Für die nötige Wärme im Winter sorgt ein Heiz- und Schichtenspeichersystem. Die Energie dafür kommt aus einer Solarthermie und von der Abwärme des Kamins. Die Wärme gelangt dann über Fußboden-, Wand-, und Deckenheizungen in den Wohnraum. Durch diese Heizsysteme wird nur eine sehr geringe Vorlauftemperatur von 28 Grad benötigt, wodurch wiederum Energie gespart werden kann.

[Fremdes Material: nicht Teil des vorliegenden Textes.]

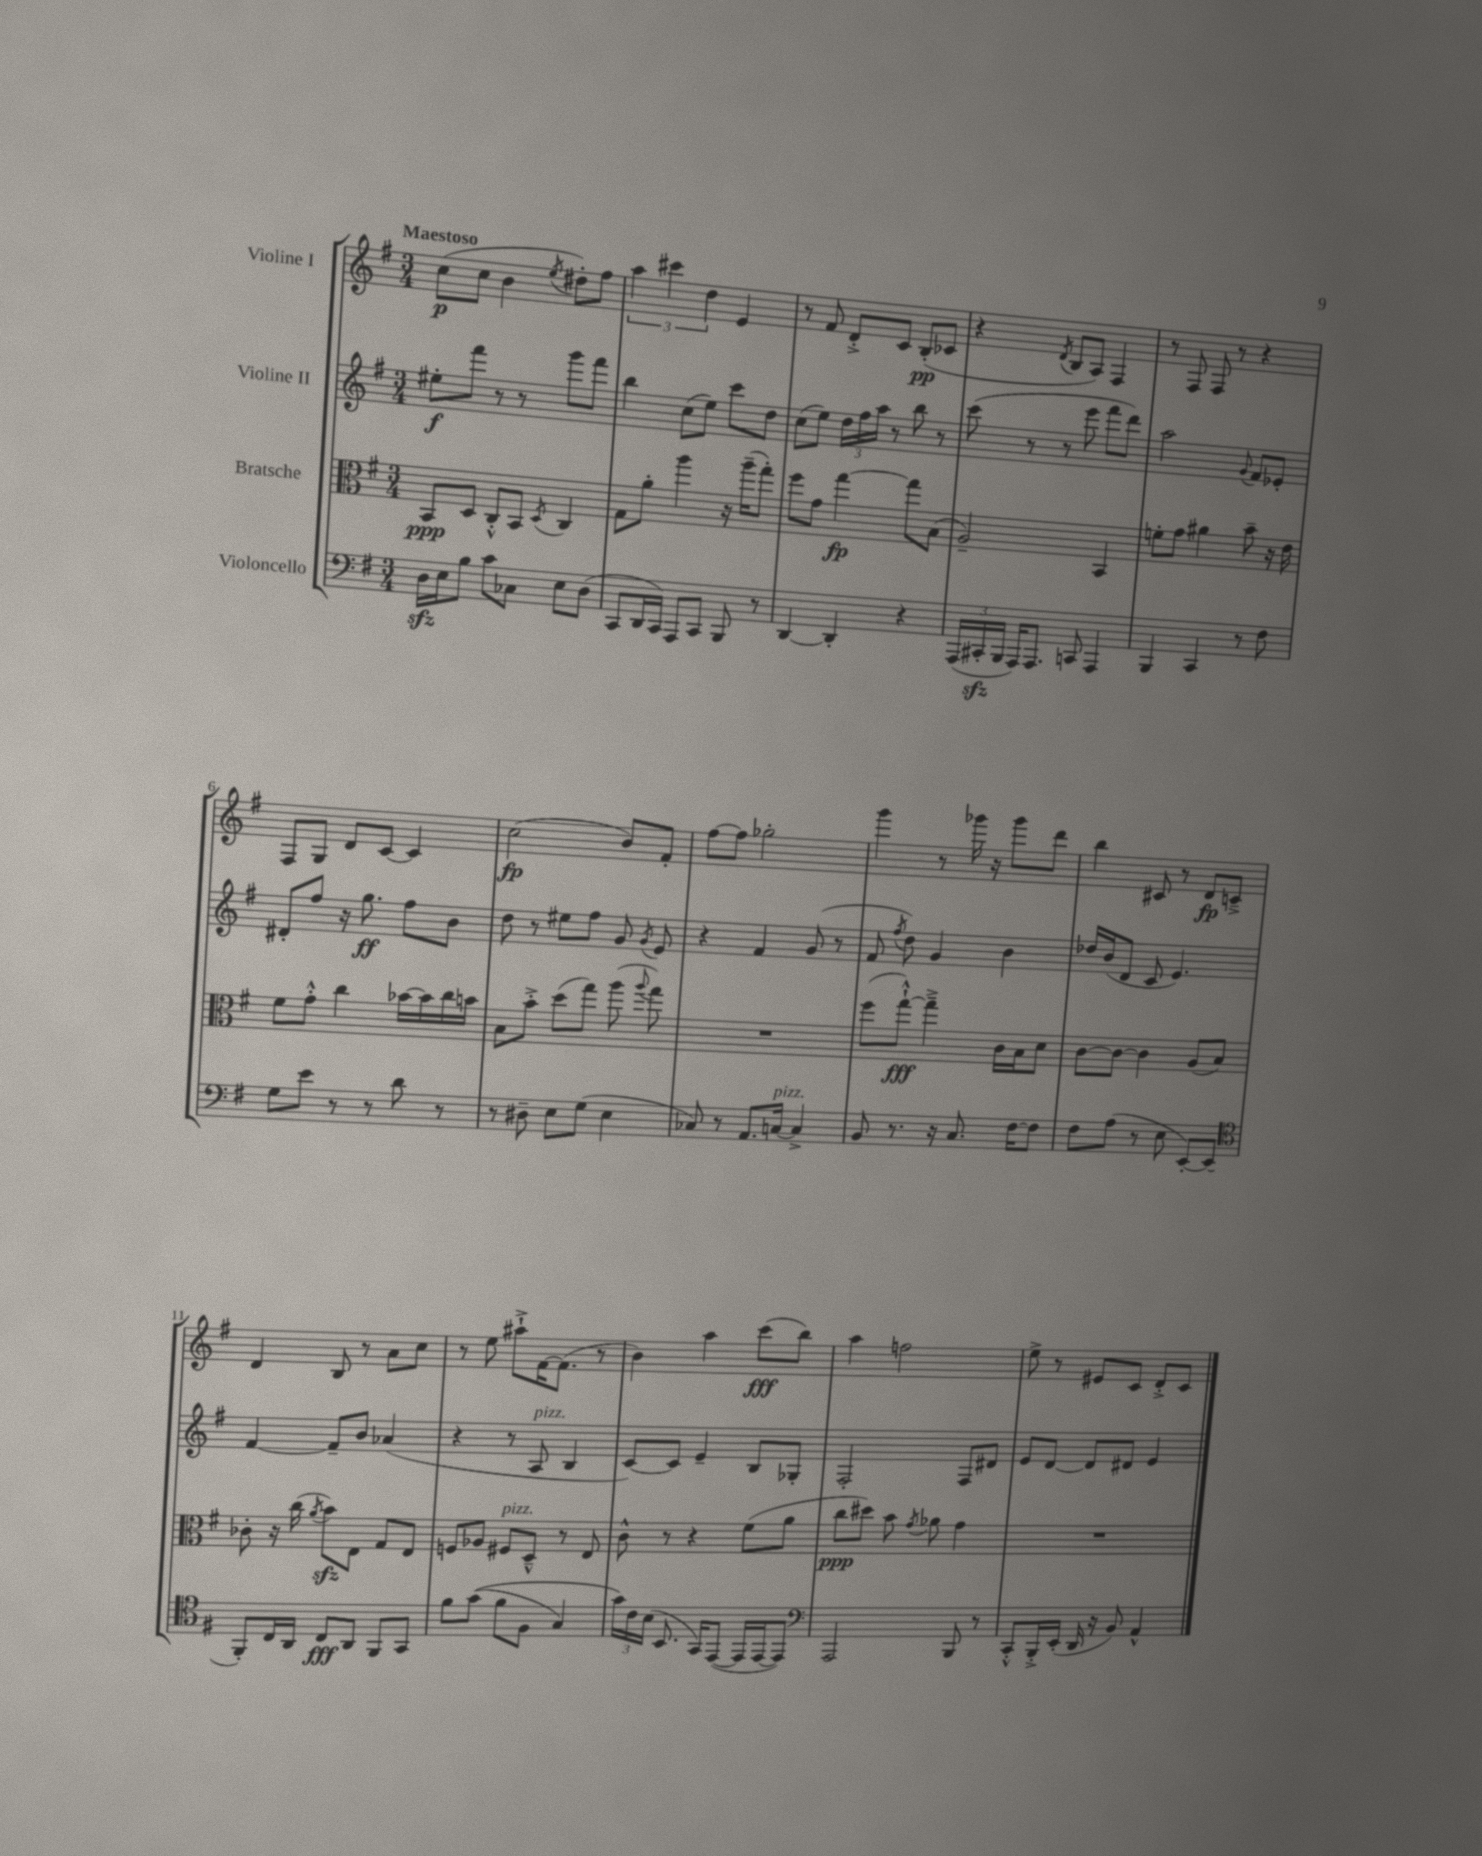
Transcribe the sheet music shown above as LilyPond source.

„Auf Wunsch der Familie musste auch ein Energiefresser her: Im Garten befindet sich ein Pool. Dieser wird mit einer zusätzlichen Gasbrennwerttherme beheizt“, so der Architekt. Der Pool ist wie der Sockel mit Stampfbeton eingefasst. Außerdem ist er direkt vom Gebäudesockel zugänglich. Durch das gut durchdachte und effiziente Heizsystem, sowie die gute Gebäudedämmung werden die Wärme- und Speicherverluste sehr gering gehalten. Auf dem Dach befinden sich 18 Photovoltaik-Module mit einer Gesamtleistung von etwa 4,2 Kilowatt. Zusammen mit einem Speicher sorgt die Anlage für die nötige Wärme- und Energieversorgung. Kühle im Sommer bringt die Feuchteregulierung durch die Holz- und Korkelemente, sowie eine Fassadenverschattung auf West- und Südseite des Gebäudes.
Mehr als drei Köpfe
Ist das Haus auch derzeit für eine dreiköpfige Familie gedacht, ist eine Umwandlung in separate kleine Apartments durchaus möglich, da die über dem Sockel liegenden kleineren Räume alle von einer zentralen Treppe aus erreichbar sind und ein zweiter Eingang extra dafür bereits eingeplant wurde.
Nicht ganz eineinhalb Jahre dauerte es von Planungsbeginn bis Fertigstellung – und um Regentropfengeräusche muss sich die Familie vorerst keine Gedanken mehr machen.